Trade between the two countries is robust. In the first two months of 2026, bilateral trade rose 22 percent compared with the same period a year earlier, underlining the continued importance of their economic relationship.

China also accounts for the overwhelming majority of North Korea’s official trade. North Korea relies on China for fuel, food, machinery, vehicles, electronics and consumer goods. Chinese companies and ports also remain important gateways for North Korean exports. Those include minerals, seafood, iron and steel goods, watch components and wigs and false hair products. North Korea also continues to seek income from overseas labour, despite UN sanctions aimed at cutting off that revenue stream.

However, analysts say China may be concerned about deepening relations between North Korea and Russia – another reason Xi may have decided to personally travel to Pyongyang for this meeting.

As North Korea strengthens its military and political ties with Russia, China has reason to remind both Pyongyang and the wider world that Beijing remains central to North Korea’s future.
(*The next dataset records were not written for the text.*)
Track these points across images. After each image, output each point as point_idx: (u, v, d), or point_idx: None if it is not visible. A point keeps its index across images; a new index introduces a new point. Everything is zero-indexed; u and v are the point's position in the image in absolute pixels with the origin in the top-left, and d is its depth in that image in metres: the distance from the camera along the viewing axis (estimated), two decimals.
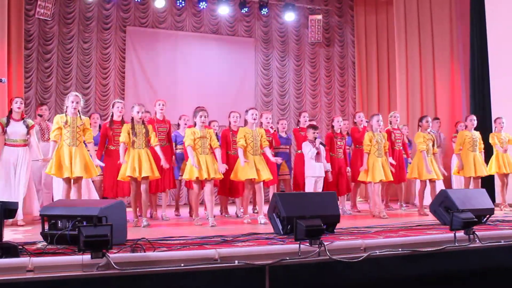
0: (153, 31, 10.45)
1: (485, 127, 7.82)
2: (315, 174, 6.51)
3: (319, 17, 11.57)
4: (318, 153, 6.51)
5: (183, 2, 10.39)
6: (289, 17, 11.23)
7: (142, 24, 10.40)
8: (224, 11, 10.66)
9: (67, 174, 5.21)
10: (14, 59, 8.15)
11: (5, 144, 5.88)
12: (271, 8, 11.31)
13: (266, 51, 11.42)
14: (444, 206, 4.85)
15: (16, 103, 5.95)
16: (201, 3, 10.47)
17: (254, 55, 11.32)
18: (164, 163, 5.79)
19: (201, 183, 5.68)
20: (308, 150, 6.55)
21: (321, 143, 6.61)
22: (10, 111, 5.96)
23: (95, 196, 6.55)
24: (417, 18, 10.33)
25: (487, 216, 5.07)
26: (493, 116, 8.11)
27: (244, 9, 10.89)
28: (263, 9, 11.04)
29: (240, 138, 5.81)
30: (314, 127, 6.70)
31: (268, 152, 6.02)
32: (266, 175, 5.80)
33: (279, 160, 6.28)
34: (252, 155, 5.80)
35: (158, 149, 5.78)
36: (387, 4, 11.31)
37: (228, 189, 6.62)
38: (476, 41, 9.26)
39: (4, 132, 5.86)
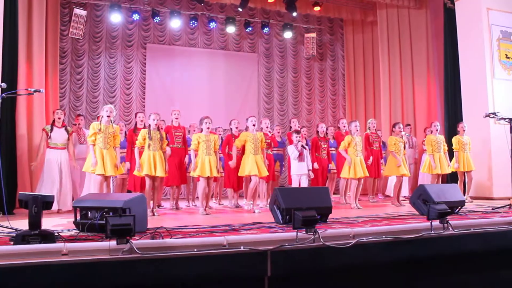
0: (169, 47, 10.45)
1: (456, 131, 7.77)
2: (298, 172, 6.54)
3: (313, 35, 11.57)
4: (300, 154, 6.50)
5: (195, 22, 10.40)
6: (287, 35, 11.23)
7: (160, 42, 10.41)
8: (231, 30, 10.66)
9: (100, 171, 5.36)
10: (50, 72, 8.16)
11: (48, 146, 6.25)
12: (272, 27, 11.31)
13: (267, 64, 11.40)
14: (422, 199, 4.84)
15: (57, 114, 6.43)
16: (211, 23, 10.53)
17: (257, 68, 11.30)
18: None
19: (207, 178, 5.74)
20: (291, 151, 6.57)
21: (302, 146, 6.58)
22: (53, 121, 6.39)
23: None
24: (398, 36, 10.37)
25: (459, 207, 5.05)
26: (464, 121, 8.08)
27: (249, 28, 10.90)
28: (265, 28, 11.06)
29: (238, 140, 6.02)
30: (297, 132, 6.70)
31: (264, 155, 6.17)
32: (264, 172, 6.00)
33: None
34: (253, 155, 5.92)
35: (165, 155, 5.83)
36: (372, 24, 11.31)
37: (234, 183, 6.81)
38: (449, 55, 9.23)
39: (49, 137, 6.24)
That economic relationship gives Beijing considerable influence, although Kim has repeatedly shown a willingness to pursue his own security strategy, even when it complicates China’s diplomatic objectives.

A closer relationship with Pyongyang could also strengthen Xi’s hand in any future discussions about the Korean Peninsula. United States President Donald Trump has repeatedly expressed interest in reviving diplomacy with Kim, even as tensions over North Korea’s nuclear programme have resurfaced.

Last week, Kim unveiled a new facility for producing nuclear materials and vowed to expand the country’s nuclear forces “at an exponential rate”, signalling that denuclearisation remains as distant as ever.

Ultimately, Beijing wants to avoid conflict on its border, maintain influence on the Korean Peninsula and ensure that North Korea does not drift too far into Moscow’s orbit. Xi’s visit is a reminder that, despite shifting geopolitical currents, the relationship between China and North Korea remains one of the most consequential partnerships in East Asia.